Researchers applied the 2001 update of the National Cholesterol Education Program (NCEP) Adult Treatment Panel (ATP III) guidelines for diagnosing and treating cholesterol disorders to a large group of perimenopausal women. "Perimenopausal" women are those who are approaching menopause, which may occur around age 55.
The ATP III guidelines recognize that women older than age 55 may have an increased risk for heart disease.
Derby and her co-workers wanted to evaluate the number of perimenopausal women who would qualify for treatment of cholesterol disorders now, before menopause, and later, as they age. They analyzed data from the ongoing Study of Women's Health Across the Nation (SWAN), a long-term investigation of women's health during the middle years of life.
"The idea was to look at where the women are now, in terms of risk factors, and then try to predict where they will be when they reach age 55," says Derby. "Just by virtue of aging - if no other risk factors change - these women will be bumped into a different risk category according to the NCEP III guidelines once they reach age 55."

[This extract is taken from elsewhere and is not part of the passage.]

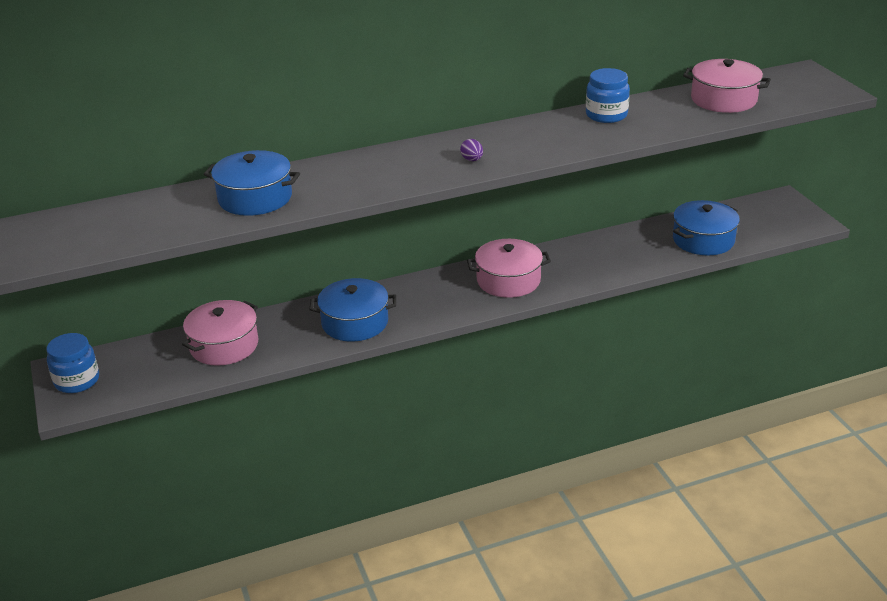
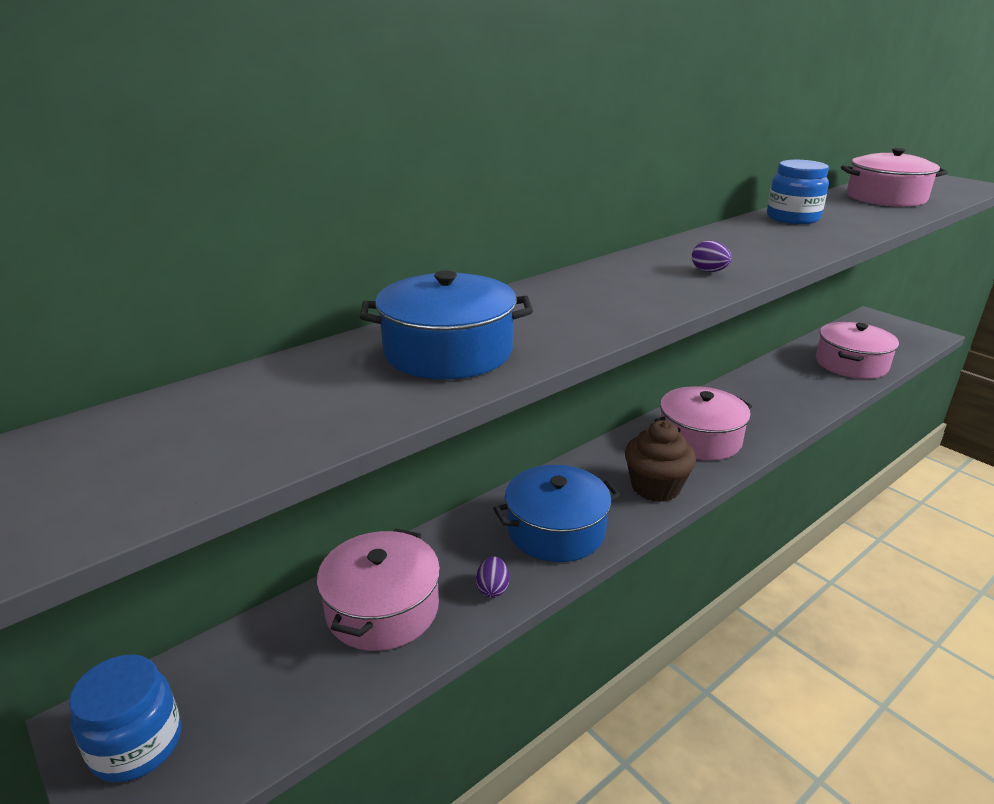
camera: 20 degrees left, 5 degrees down
(292, 347) = (492, 589): none -> purple egg
(444, 308) = (655, 487): none -> brown cupcake
(703, 240) = (851, 364): blue pot -> pink pot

For their analysis, researchers applied the NCEP "greater than age 55" criterion to 1,349 women ages 42 to 52. There were 653 whites, 424 African Americans, 98 Japanese, 90 Hispanics and 84 Chinese women. The evaluation considered the women's cholesterol values, blood pressure, body mass index (BMI, a measure of body size and obesity), and other factors affecting heart disease risk.
Most had normal blood pressure, and 80 percent were nonsmokers. BMI averaged 28.7, which made the women overweight as a group. In general, the women included in the analysis were "pretty healthy," Derby says. Overall, their cholesterol levels were within normal ranges.
The researchers estimated that according to the women's current risk factors, 19 percent of the Hispanics, 18 percent of the African Americans, 15 percent of the whites, 8 percent of the Japanese, and 5 percent of the Chinese women studied were eligible for lifestyle modification alone or combined with drug therapy to reduce cholesterol levels.
The estimated overall effect of adding the ATP III age criterion increased the proportion of women requiring lifestyle modification by 5 percent and the proportion requiring cholesterol-lowering drugs by 2 percent. The researchers projected that their risk for heart disease would shift so that almost 20 percent of them would become eligible for some form of cholesterol-lowering therapy after age 55. The magnitude of the shift was greatest among Hispanics (27 percent), African Americans (23 percent) and whites (19 percent), and lowest among Japanese (11 percent) and Chinese (8 percent) women. "If efforts to modify risk factors are not successful during the pre- and perimenopausal years, large numbers of women, particularly Black and Hispanic women, will rather abruptly require more aggressive treatment during their postmenopausal years," the researchers conclude. Cholesterol is not the only risk factor that women need to think about before reaching menopause, Derby says. Several heart disease risk factors begin to change near menopause, including blood pressure, BMI, and increased fat accumulation in the abdomen.
According to the American Heart Association, women can lower their risk of heart disease by making lifestyle changes such as improving their diet, increasing physical activity and not smoking.
"We don't know whether these changes are age related or hormonal," she says. "It's hard to separate those two issues. That's why the SWAN study is important. In the SWAN study, we're looking at hormonal changes and controlling for the effects of aging as we follow a cohort of women through the menopause transition in an effort to tease out these effects."